Soldiers Troubled by Migraines in High Numbers
> 10/13/2006 9:50:48 AM

As much as 40% of soldiers returning from Iraq deal with migraines or probable migraines according to research reported in Clinical Psychiatry News. While only 5% of those who were surveyed reported prior history of migraines, 19% were found to have definite migraines and another 18% had probable migraines. Maybe most disturbing however, is that only 2% reported having received triptans, a commonly used treatment for headaches that was introduced in the 1990s.

Capt. Brett Theeler, who collaborated on the research, points out that the triggers or causes of these headaches are difficult to avoid:

The causes of headaches among soldiers in Iraq are similar to “common migraine triggers for the general population: stress, heat, irregular diets. All those things are, of course, present in Iraq,” Capt. Theeler noted.

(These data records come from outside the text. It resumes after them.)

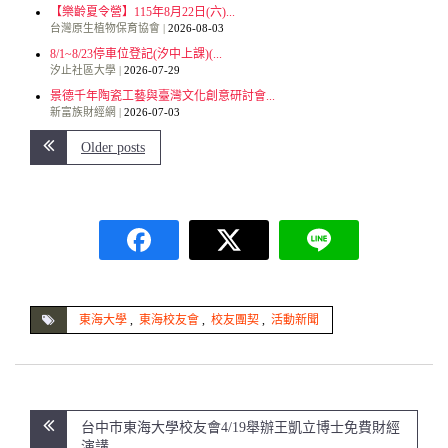
【樂齡夏令營】115年8月22日(六)...
台灣原生植物保育協會
2026-08-03
8/1~8/23停車位登記(汐中上課)(...
汐止社區大學
2026-07-29
景德千年陶瓷工藝與臺灣文化創意研討會...
新富族財經網
2026-07-03
Older posts
東海大學
,
東海校友會
,
校友團契
,
活動新聞
文
台中巿東海大學校友會4/19舉辦王凱立博士免費財經
章
演講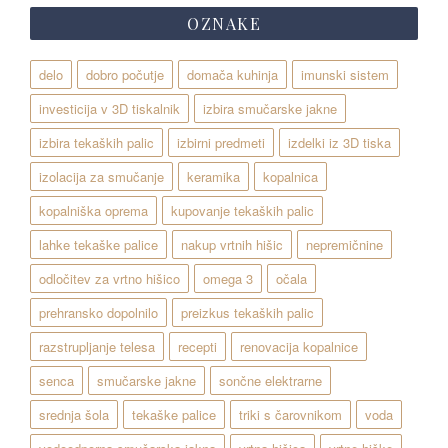
OZNAKE
delo
dobro počutje
domača kuhinja
imunski sistem
investicija v 3D tiskalnik
izbira smučarske jakne
izbira tekaških palic
izbirni predmeti
izdelki iz 3D tiska
izolacija za smučanje
keramika
kopalnica
kopalniška oprema
kupovanje tekaških palic
lahke tekaške palice
nakup vrtnih hišic
nepremičnine
odločitev za vrtno hišico
omega 3
očala
prehransko dopolnilo
preizkus tekaških palic
razstrupljanje telesa
recepti
renovacija kopalnice
senca
smučarske jakne
sončne elektrarne
srednja šola
tekaške palice
triki s čarovnikom
voda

Truly, avoiding these triggers is not an option on the battlefield, and so, as Capt. Theeler also notes, the goal should instead be to increase education about the problem. If we make sure that incoming soldiers are aware of the prevalence of migraine headaches in the battlefield, know the symptoms that they should look for and understand that there are treatment options available, we should be able to alleviate, if not solve, a great deal of the problem.

As with other chronic conditions that occur on the battlefield, and especially mental health issues such as depression or anxiety disorders, the real fear is that if left untreated, the problem can lead to a drop off in performance or battle readiness as well as other issues such as substance abuse. In the civilian world, a problem like migraines can lead to work loss, sleep debt and depression, all things that can drastically lower quality of life. But on the battlefield, these issues become matters of life and death.